--- SUPPLIED DATA ---

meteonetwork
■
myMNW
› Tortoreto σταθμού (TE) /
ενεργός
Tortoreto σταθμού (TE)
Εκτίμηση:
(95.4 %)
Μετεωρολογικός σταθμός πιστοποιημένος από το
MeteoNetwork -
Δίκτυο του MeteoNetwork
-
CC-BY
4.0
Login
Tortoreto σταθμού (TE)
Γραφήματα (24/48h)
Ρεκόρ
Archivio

---

Rewrite the data above, changing every "Login" to "Σύνδεση" and keeping everything else the same.

SOLUTION FOR THIS TASK
meteonetwork
■
myMNW
› Tortoreto σταθμού (TE) /
ενεργός
Tortoreto σταθμού (TE)
Εκτίμηση:
(95.4 %)
Μετεωρολογικός σταθμός πιστοποιημένος από το
MeteoNetwork -
Δίκτυο του MeteoNetwork
-
CC-BY
4.0
Σύνδεση
Tortoreto σταθμού (TE)
Γραφήματα (24/48h)
Ρεκόρ
Archivio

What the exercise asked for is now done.